* [Records to process]

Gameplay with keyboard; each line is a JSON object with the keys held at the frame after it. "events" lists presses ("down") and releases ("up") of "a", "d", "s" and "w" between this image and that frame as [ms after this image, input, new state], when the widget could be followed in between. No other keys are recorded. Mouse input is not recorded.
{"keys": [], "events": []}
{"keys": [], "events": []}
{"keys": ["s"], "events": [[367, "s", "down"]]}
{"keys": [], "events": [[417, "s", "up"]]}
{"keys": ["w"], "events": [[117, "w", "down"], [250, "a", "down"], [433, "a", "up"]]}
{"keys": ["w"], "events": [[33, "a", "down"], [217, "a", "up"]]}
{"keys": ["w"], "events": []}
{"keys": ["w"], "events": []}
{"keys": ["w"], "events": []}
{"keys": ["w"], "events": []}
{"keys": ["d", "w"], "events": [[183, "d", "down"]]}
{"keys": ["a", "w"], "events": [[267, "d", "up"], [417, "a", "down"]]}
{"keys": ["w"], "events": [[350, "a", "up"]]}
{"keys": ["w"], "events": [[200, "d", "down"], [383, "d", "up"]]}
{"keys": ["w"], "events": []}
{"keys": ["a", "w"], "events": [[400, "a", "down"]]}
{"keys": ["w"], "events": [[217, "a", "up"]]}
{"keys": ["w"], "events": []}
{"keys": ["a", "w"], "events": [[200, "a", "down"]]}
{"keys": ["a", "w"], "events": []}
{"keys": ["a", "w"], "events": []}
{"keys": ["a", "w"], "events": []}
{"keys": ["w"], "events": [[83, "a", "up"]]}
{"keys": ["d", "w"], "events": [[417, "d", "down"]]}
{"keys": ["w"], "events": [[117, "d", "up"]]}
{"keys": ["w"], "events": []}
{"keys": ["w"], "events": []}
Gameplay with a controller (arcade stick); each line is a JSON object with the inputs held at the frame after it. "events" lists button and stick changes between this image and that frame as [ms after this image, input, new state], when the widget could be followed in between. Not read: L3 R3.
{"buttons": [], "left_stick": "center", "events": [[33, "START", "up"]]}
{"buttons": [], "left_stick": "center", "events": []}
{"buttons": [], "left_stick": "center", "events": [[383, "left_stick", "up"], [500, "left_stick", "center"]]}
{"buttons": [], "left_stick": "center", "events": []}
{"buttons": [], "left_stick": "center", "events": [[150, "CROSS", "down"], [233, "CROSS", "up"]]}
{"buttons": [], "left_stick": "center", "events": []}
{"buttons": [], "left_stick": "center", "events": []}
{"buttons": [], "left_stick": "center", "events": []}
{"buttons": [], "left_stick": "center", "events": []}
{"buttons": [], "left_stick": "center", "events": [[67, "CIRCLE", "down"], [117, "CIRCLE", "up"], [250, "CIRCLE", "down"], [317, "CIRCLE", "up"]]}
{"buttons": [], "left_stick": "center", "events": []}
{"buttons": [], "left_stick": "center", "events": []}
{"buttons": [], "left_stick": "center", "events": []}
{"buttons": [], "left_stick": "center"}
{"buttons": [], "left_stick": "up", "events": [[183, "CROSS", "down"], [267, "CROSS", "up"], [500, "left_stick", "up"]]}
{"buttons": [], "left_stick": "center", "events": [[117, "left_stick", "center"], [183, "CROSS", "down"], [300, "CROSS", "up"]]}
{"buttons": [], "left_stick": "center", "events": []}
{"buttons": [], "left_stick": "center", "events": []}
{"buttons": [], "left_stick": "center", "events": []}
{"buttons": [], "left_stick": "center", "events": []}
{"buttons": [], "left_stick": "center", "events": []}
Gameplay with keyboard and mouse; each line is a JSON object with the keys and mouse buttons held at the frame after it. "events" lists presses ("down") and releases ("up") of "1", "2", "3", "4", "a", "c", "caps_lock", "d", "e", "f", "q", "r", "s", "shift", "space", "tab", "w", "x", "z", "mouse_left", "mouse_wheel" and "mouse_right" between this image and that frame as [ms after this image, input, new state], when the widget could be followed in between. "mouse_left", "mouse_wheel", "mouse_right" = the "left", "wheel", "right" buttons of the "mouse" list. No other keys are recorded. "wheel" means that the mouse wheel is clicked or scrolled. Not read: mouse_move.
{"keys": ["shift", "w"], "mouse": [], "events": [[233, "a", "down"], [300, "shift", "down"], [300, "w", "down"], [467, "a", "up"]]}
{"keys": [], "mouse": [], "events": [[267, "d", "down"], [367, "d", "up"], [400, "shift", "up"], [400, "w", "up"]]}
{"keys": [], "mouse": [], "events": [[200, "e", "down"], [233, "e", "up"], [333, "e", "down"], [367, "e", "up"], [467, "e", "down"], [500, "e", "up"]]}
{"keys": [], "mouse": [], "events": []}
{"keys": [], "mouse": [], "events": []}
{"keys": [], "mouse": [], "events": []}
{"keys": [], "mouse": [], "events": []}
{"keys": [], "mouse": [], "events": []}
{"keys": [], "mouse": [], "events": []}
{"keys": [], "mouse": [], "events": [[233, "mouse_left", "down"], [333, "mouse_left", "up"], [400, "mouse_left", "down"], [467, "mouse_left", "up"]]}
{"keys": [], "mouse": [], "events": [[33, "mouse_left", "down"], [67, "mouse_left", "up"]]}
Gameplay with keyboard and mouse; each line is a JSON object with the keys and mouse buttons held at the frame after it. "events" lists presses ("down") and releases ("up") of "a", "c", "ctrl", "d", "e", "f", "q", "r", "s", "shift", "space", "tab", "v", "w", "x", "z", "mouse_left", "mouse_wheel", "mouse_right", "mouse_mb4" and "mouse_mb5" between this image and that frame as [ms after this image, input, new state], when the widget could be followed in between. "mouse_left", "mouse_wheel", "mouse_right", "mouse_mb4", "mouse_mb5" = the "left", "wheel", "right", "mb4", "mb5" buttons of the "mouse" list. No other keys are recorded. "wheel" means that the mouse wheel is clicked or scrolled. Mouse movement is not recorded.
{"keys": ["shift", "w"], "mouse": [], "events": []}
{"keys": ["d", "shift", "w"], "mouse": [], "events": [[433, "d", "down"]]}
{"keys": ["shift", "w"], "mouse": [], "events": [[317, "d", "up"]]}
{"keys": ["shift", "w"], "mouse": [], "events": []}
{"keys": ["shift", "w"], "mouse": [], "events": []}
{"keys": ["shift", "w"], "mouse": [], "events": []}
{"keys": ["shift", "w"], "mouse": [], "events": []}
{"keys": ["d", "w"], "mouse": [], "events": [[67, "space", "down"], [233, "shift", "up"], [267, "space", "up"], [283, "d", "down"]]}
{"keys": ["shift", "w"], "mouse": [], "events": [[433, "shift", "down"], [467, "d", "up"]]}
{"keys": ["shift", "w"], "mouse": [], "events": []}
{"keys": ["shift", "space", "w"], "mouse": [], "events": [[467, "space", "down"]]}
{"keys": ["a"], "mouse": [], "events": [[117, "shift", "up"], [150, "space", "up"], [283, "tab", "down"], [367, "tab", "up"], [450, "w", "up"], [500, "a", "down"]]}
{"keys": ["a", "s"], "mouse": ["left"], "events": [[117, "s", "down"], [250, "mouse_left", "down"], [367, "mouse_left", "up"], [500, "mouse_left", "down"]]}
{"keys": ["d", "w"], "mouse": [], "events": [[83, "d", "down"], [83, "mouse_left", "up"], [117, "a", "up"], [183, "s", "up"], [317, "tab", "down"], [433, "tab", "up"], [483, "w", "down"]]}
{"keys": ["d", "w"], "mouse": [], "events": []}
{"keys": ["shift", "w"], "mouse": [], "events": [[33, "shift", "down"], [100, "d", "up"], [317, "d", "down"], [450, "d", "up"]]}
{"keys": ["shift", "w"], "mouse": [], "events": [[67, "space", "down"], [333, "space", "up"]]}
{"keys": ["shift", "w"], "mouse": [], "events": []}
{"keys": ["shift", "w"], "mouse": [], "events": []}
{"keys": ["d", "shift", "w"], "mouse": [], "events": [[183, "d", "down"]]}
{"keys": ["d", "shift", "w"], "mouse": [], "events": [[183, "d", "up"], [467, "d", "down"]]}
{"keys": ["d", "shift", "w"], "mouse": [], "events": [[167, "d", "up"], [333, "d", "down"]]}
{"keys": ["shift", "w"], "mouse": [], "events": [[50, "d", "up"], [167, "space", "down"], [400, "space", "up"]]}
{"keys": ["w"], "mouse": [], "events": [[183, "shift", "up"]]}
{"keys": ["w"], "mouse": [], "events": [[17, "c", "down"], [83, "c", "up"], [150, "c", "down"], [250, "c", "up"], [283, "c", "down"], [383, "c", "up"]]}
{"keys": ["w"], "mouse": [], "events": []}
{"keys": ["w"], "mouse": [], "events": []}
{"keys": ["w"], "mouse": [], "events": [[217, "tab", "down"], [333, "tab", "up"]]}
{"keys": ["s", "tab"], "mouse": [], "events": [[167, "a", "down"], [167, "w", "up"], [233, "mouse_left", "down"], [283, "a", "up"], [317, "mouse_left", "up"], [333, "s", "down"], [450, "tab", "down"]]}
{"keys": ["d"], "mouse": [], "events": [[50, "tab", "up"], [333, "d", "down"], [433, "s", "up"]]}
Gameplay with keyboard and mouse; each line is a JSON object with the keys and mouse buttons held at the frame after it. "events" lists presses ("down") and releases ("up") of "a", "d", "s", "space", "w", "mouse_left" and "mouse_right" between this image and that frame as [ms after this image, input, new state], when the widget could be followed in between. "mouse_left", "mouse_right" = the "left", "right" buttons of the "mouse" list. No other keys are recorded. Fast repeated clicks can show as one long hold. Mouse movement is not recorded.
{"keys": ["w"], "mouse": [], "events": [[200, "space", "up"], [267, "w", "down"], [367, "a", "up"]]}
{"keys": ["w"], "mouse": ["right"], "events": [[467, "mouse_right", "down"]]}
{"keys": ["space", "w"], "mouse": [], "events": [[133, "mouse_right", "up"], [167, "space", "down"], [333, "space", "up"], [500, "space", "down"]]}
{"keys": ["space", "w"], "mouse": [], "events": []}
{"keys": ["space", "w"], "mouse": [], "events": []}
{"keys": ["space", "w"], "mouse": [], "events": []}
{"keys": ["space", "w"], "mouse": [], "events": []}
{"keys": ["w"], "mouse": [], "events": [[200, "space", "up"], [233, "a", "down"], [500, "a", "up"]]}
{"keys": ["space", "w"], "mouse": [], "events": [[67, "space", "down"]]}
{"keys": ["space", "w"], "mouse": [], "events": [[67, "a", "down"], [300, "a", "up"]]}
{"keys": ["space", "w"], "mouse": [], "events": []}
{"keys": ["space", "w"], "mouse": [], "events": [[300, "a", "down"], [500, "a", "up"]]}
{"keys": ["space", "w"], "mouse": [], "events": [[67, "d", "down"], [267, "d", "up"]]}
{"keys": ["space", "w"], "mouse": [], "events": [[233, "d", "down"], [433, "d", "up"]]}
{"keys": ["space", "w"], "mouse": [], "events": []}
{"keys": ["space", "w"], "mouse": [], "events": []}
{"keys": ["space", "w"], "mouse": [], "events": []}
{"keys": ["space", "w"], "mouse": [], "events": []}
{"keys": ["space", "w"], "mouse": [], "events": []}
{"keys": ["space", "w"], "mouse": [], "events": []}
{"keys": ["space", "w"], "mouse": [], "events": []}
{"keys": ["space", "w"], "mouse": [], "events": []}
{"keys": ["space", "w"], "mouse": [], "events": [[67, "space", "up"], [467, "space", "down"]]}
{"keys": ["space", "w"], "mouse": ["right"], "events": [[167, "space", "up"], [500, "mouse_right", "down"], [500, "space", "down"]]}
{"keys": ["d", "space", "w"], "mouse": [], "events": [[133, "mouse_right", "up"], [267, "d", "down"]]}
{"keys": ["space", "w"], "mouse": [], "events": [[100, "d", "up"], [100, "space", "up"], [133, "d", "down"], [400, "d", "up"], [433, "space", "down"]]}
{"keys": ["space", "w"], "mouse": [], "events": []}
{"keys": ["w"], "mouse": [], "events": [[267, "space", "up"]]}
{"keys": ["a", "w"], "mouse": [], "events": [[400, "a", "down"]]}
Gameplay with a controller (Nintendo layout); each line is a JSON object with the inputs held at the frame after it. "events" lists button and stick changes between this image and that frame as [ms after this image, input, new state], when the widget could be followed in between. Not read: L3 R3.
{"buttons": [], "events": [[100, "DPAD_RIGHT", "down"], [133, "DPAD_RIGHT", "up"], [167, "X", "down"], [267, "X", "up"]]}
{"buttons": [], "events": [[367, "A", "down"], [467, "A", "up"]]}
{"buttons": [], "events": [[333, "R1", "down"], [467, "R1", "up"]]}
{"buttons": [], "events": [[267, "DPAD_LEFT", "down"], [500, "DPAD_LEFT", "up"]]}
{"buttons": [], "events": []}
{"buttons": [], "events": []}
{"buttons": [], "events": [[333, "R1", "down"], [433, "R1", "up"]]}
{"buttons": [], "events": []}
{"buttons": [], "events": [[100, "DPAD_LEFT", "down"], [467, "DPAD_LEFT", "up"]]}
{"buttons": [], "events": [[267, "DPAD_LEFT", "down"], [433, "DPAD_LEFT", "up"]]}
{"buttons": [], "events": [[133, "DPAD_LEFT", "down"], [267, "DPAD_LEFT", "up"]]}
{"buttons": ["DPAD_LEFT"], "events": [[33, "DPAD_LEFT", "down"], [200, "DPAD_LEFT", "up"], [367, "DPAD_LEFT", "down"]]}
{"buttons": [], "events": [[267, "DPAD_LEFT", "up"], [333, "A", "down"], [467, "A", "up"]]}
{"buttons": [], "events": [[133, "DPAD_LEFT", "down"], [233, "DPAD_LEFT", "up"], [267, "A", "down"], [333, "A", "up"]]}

* [What needs to be done]
Return each line among the entries that holds the word "CROSS".

* [Result of the task]
{"buttons": [], "left_stick": "center", "events": [[150, "CROSS", "down"], [233, "CROSS", "up"]]}
{"buttons": [], "left_stick": "up", "events": [[183, "CROSS", "down"], [267, "CROSS", "up"], [500, "left_stick", "up"]]}
{"buttons": [], "left_stick": "center", "events": [[117, "left_stick", "center"], [183, "CROSS", "down"], [300, "CROSS", "up"]]}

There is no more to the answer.